## [DIRECTIONS]
Scan the entries for the word "microscopy". Every line that has it should be copied.

## [DATA LISTING]
· · · · · · ·

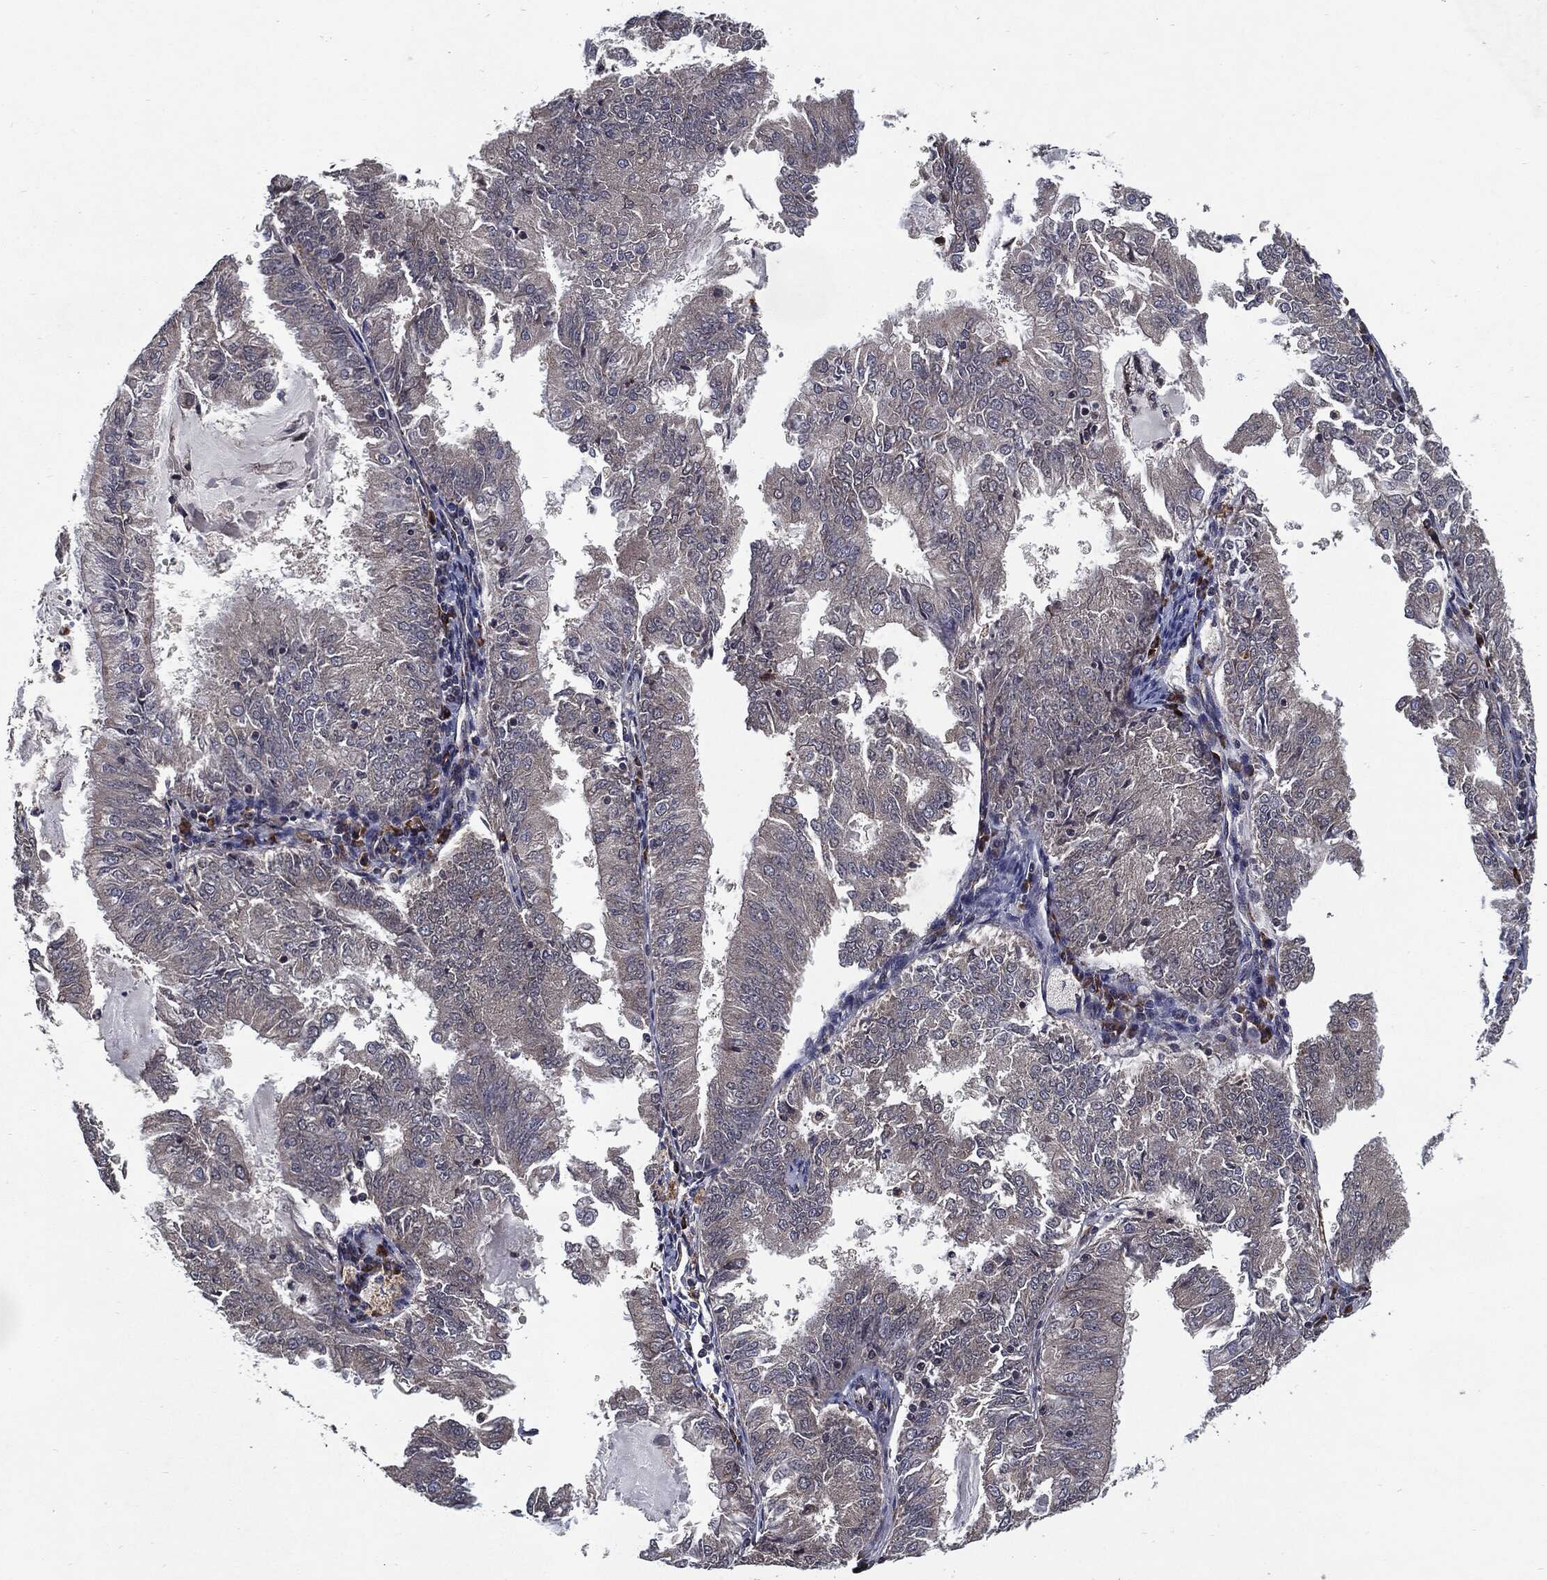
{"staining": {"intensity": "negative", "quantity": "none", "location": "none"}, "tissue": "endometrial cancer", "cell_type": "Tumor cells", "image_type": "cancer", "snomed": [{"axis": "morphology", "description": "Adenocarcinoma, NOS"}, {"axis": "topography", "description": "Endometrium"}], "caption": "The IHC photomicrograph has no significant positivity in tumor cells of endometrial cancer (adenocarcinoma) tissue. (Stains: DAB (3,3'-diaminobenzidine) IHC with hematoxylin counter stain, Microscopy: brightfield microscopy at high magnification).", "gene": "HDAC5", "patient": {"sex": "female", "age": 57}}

· · · · · · ·

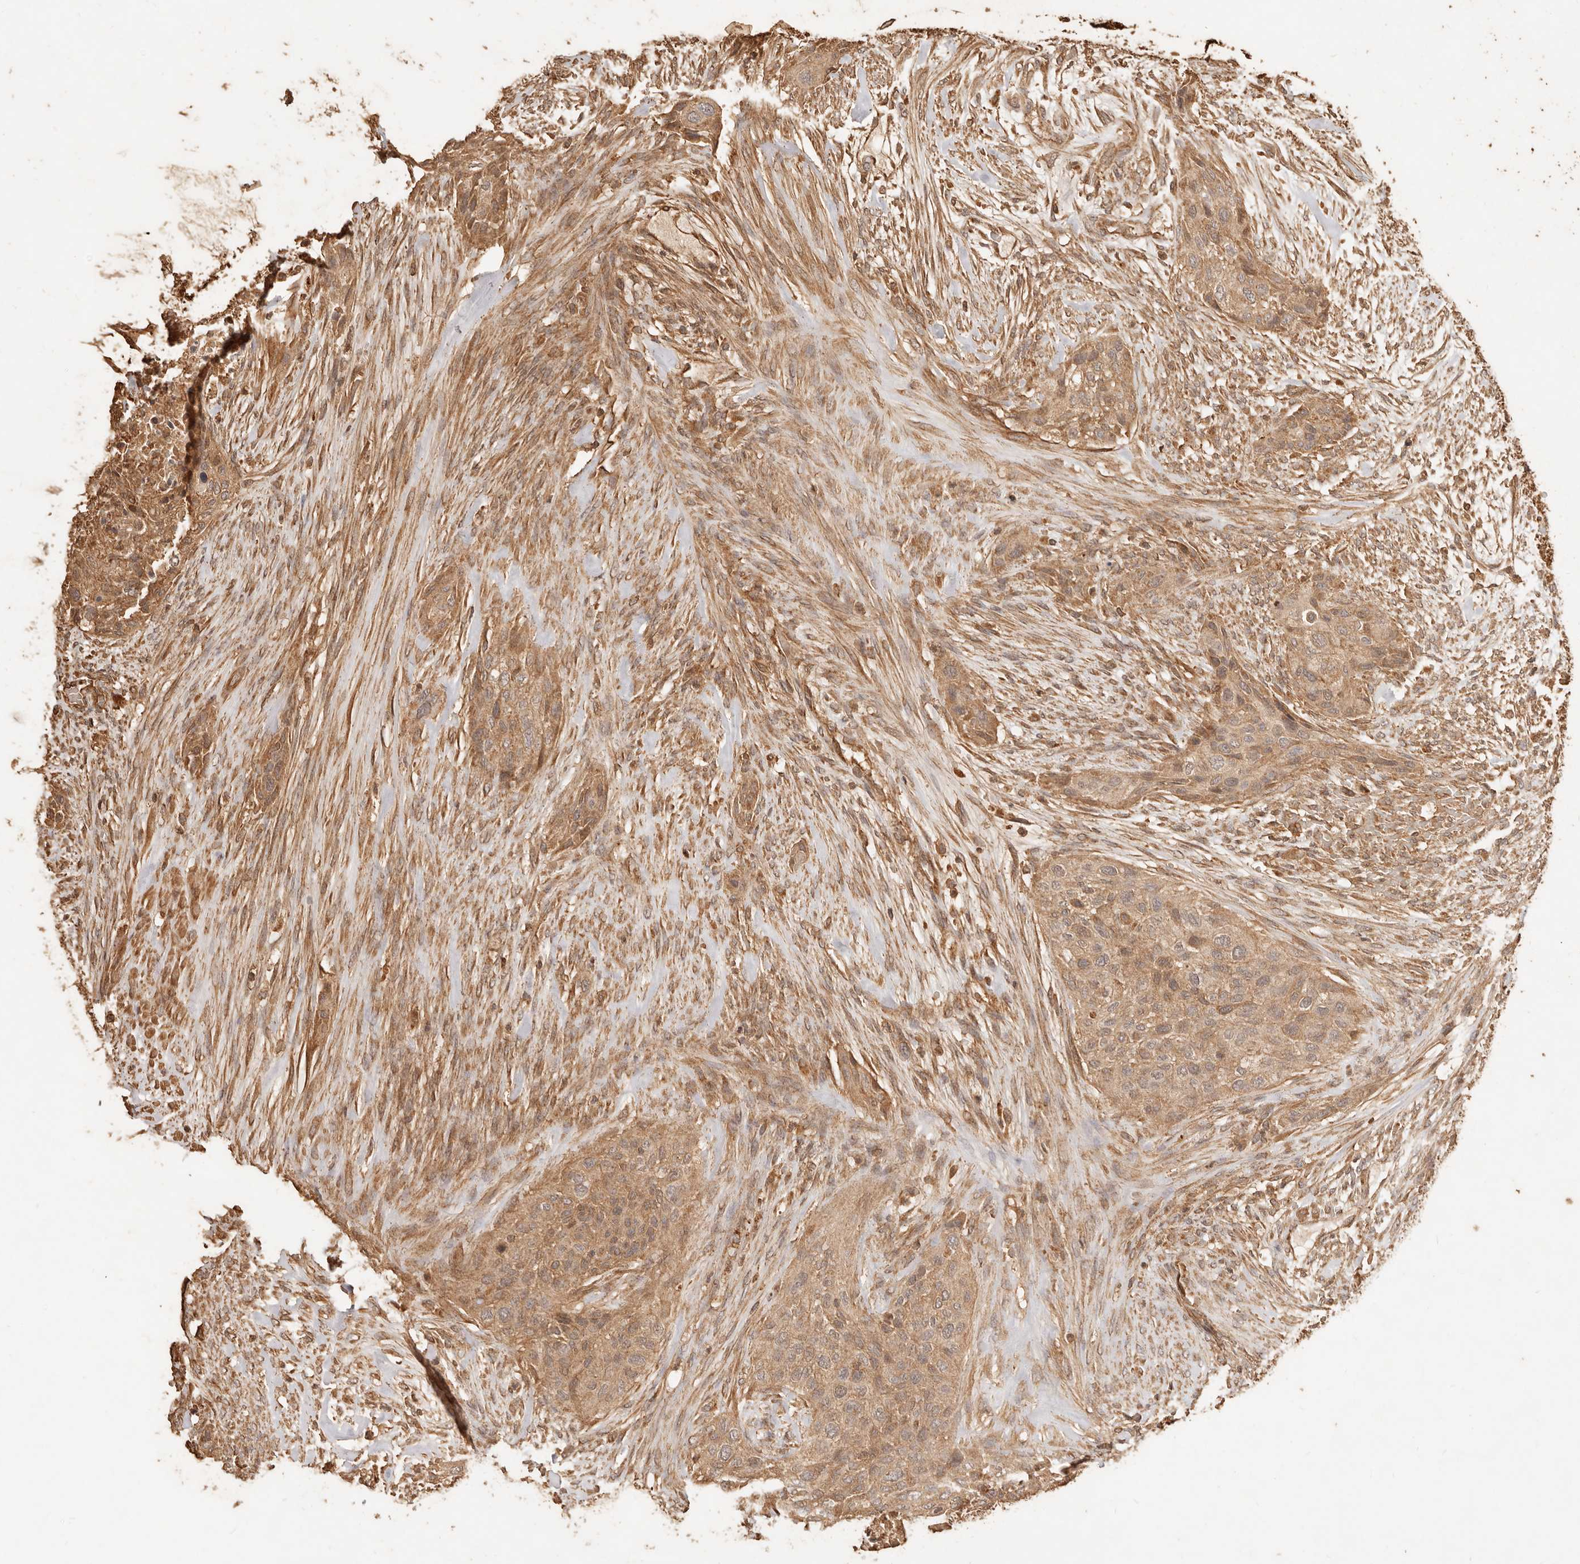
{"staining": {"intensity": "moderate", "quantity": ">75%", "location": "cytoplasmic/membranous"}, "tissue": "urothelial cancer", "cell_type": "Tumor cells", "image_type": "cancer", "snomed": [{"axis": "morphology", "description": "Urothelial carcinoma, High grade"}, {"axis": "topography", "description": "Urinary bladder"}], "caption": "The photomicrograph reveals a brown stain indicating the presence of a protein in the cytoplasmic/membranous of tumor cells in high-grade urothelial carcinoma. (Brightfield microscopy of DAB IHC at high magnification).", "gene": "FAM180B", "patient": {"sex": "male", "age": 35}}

· · · · · · ·

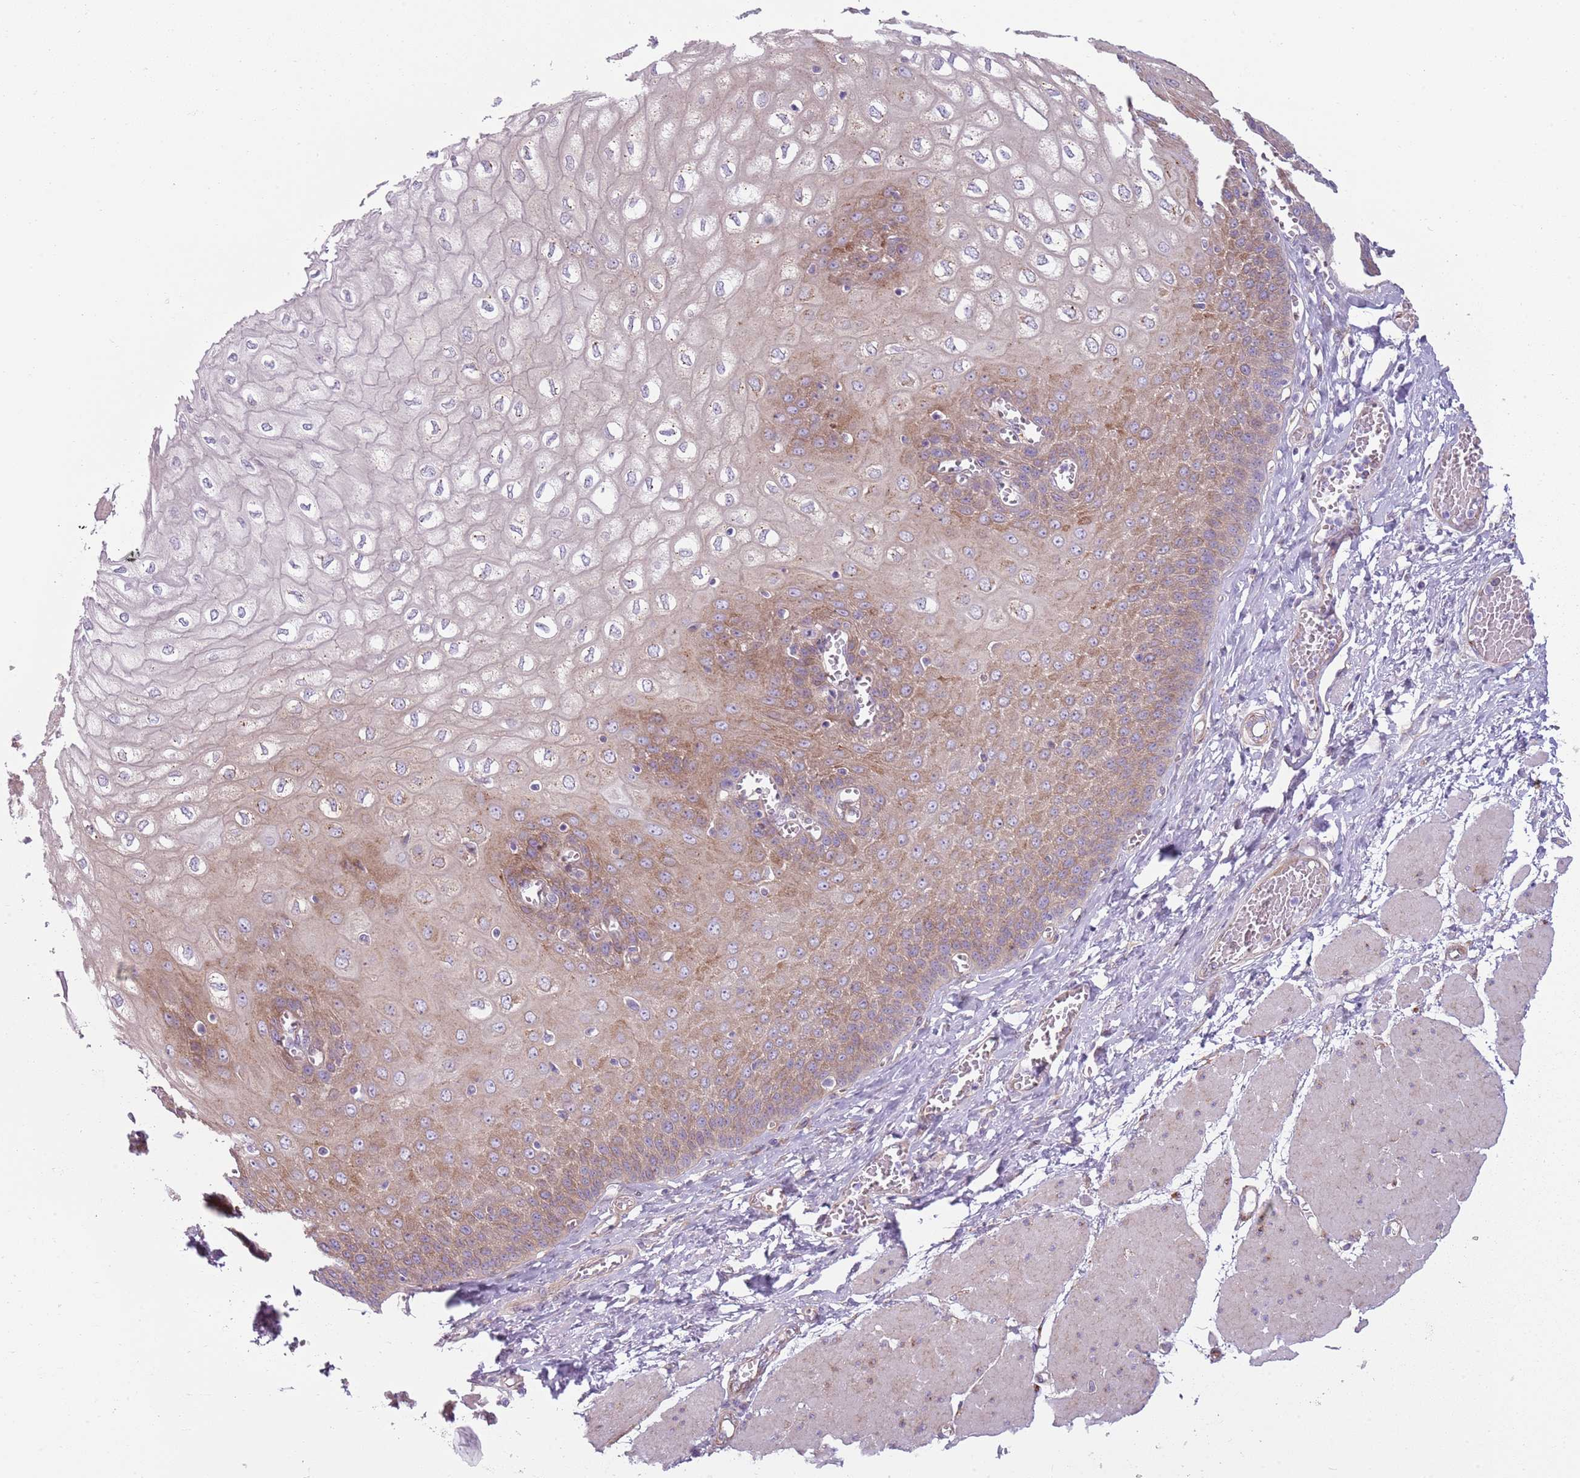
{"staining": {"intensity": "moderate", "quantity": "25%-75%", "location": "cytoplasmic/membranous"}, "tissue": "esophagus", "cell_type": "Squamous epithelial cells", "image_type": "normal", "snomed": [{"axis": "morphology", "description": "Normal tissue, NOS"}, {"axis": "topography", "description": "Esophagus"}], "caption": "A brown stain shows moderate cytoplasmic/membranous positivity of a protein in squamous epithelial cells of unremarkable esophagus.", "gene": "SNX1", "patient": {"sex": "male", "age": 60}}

· · · · · · ·

## [WRITTEN RESPONSE]
{"staining": {"intensity": "negative", "quantity": "none", "location": "none"}, "tissue": "endometrial cancer", "cell_type": "Tumor cells", "image_type": "cancer", "snomed": [{"axis": "morphology", "description": "Adenocarcinoma, NOS"}, {"axis": "topography", "description": "Endometrium"}], "caption": "The IHC photomicrograph has no significant positivity in tumor cells of endometrial cancer (adenocarcinoma) tissue. (Stains: DAB (3,3'-diaminobenzidine) IHC with hematoxylin counter stain, Microscopy: brightfield microscopy at high magnification).", "gene": "HDAC5", "patient": {"sex": "female", "age": 57}}
{"staining": {"intensity": "moderate", "quantity": ">75%", "location": "cytoplasmic/membranous"}, "tissue": "urothelial cancer", "cell_type": "Tumor cells", "image_type": "cancer", "snomed": [{"axis": "morphology", "description": "Urothelial carcinoma, High grade"}, {"axis": "topography", "description": "Urinary bladder"}], "caption": "The photomicrograph reveals a brown stain indicating the presence of a protein in the cytoplasmic/membranous of tumor cells in high-grade urothelial carcinoma. (Brightfield microscopy of DAB IHC at high magnification).", "gene": "FAM180B", "patient": {"sex": "male", "age": 35}}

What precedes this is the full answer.